What to Expect When Suing Your Employer

If you do decide to pursue a lawsuit against your employer here are some things to consider and expect:

  1. Your employer is not afraid of a lawsuit. Your lawsuit (or threat of one) is most likely not the first one that your employer has dealt with, and often times opening a lawsuit can backfire on the complaining employee because you make yourself vulnerable to investigation. 
    • In other words, often time this gives the employer an opportunity to find a legal way to terminate the complaining employee.
  2. A lawsuit doesn’t protect you from retaliation. If a complaining employee chooses to remain employed with the business they are suing, this gives the employer an opportunity to find a legal way to terminate the complaining employee. Even the slightest bit of “wrongful conduct” could present a lawful means for termination.
  3. The lawsuit may be ineffectual. Generally, one purpose of filing a lawsuit is to help ensure that the unlawful behaviors stop and policies change. However, these bad behaviors rarely change as a result of a lawsuit and few repercussions actually occur.

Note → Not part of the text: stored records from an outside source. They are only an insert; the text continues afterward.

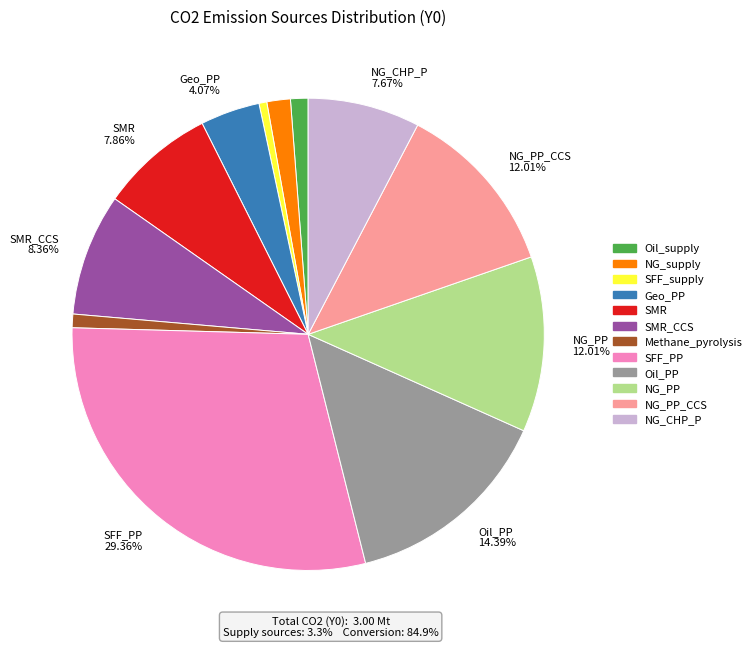

Does any single category account for the majority?

No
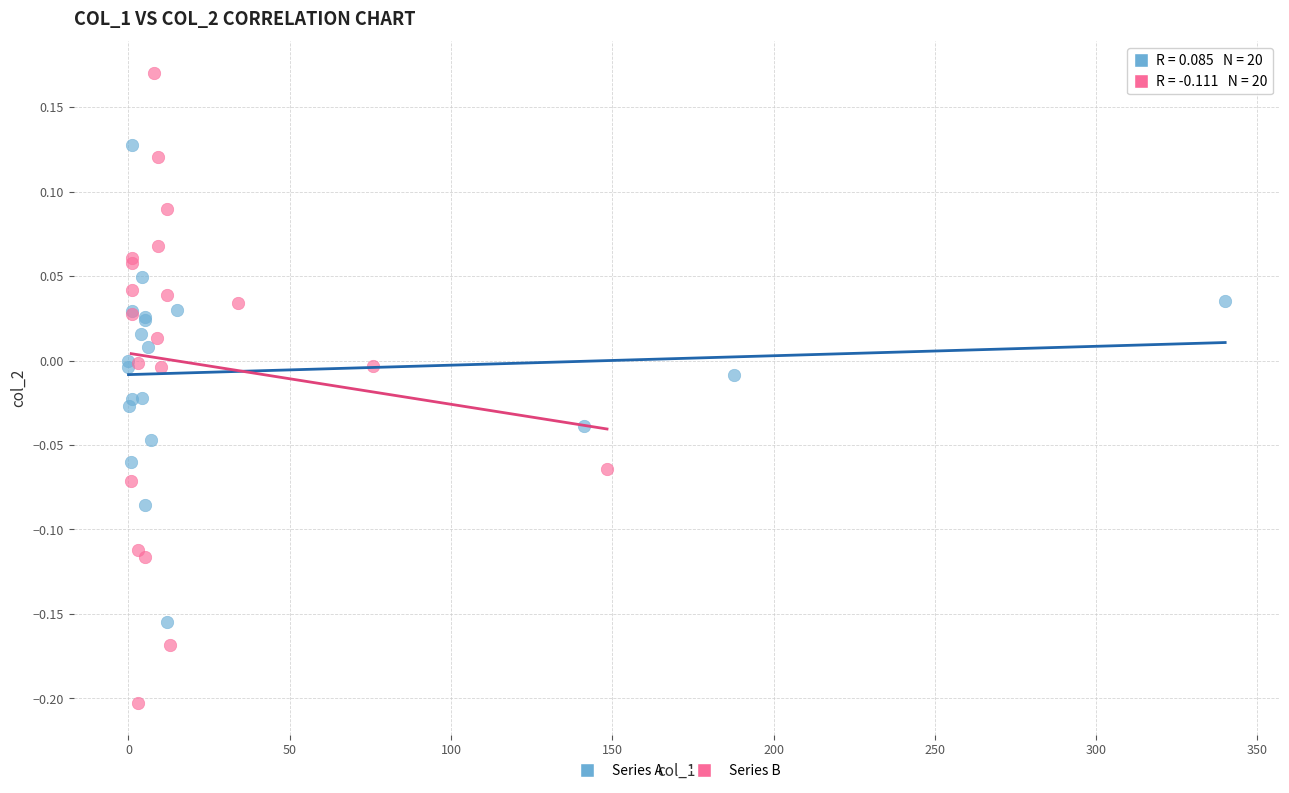

Which series has the widest spread of Y values?

Series B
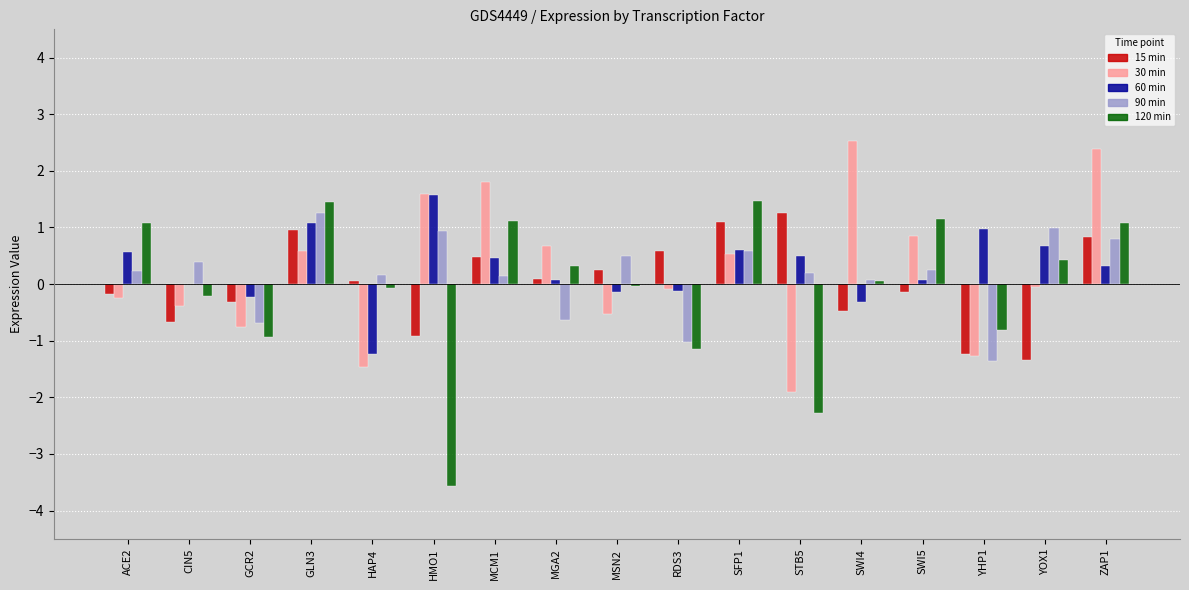

What is the total value across all series at STB5?

-2.2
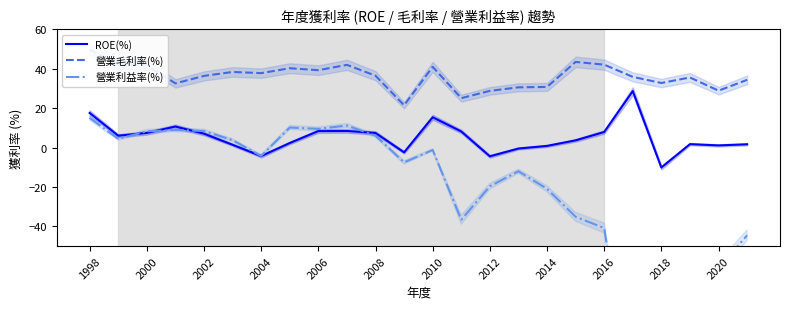

What is the maximum value for ROE(%)?

28.7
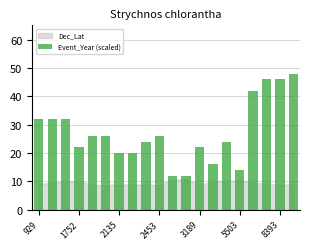

What is the value of the 6th bar from the left?

26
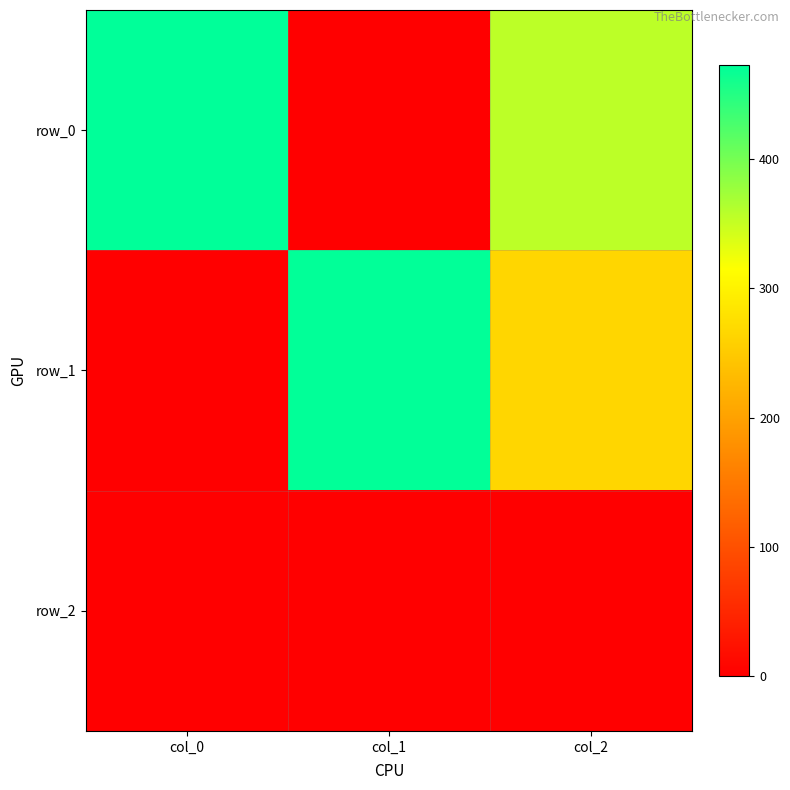

How many series are shown in this chart?

3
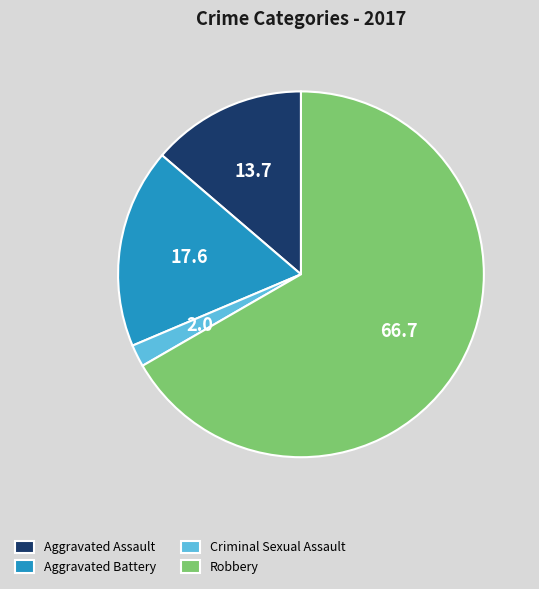

Is it true that Aggravated Battery is 18% of the pie?

True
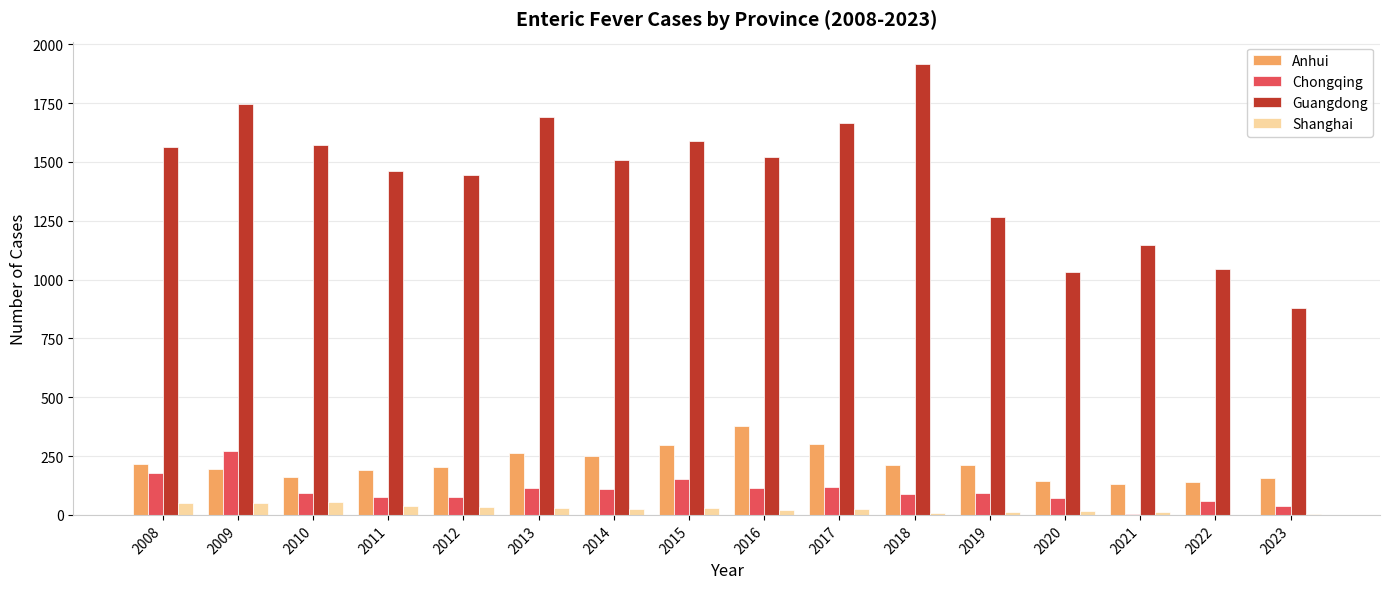

Is the value of Anhui at 2014 greater than the value of Chongqing at 2017?

Yes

Despite the above mentioned information, it is important to understand what rights you have and to protect those rights.

Do I Need a Lawyer to Sue My Employer?

Employment law is a very confusing area of law. If you are feeling unsure of what to do, consult a lawyer for guidance. An employment lawyer can help you navigate the laws, discuss your claims, negotiate a successful settlement with your employer, or advocate for your rights at trial.

Additionally, they can help you choose which laws to file under and which courthouse to file in based on what appears more favorable for your case.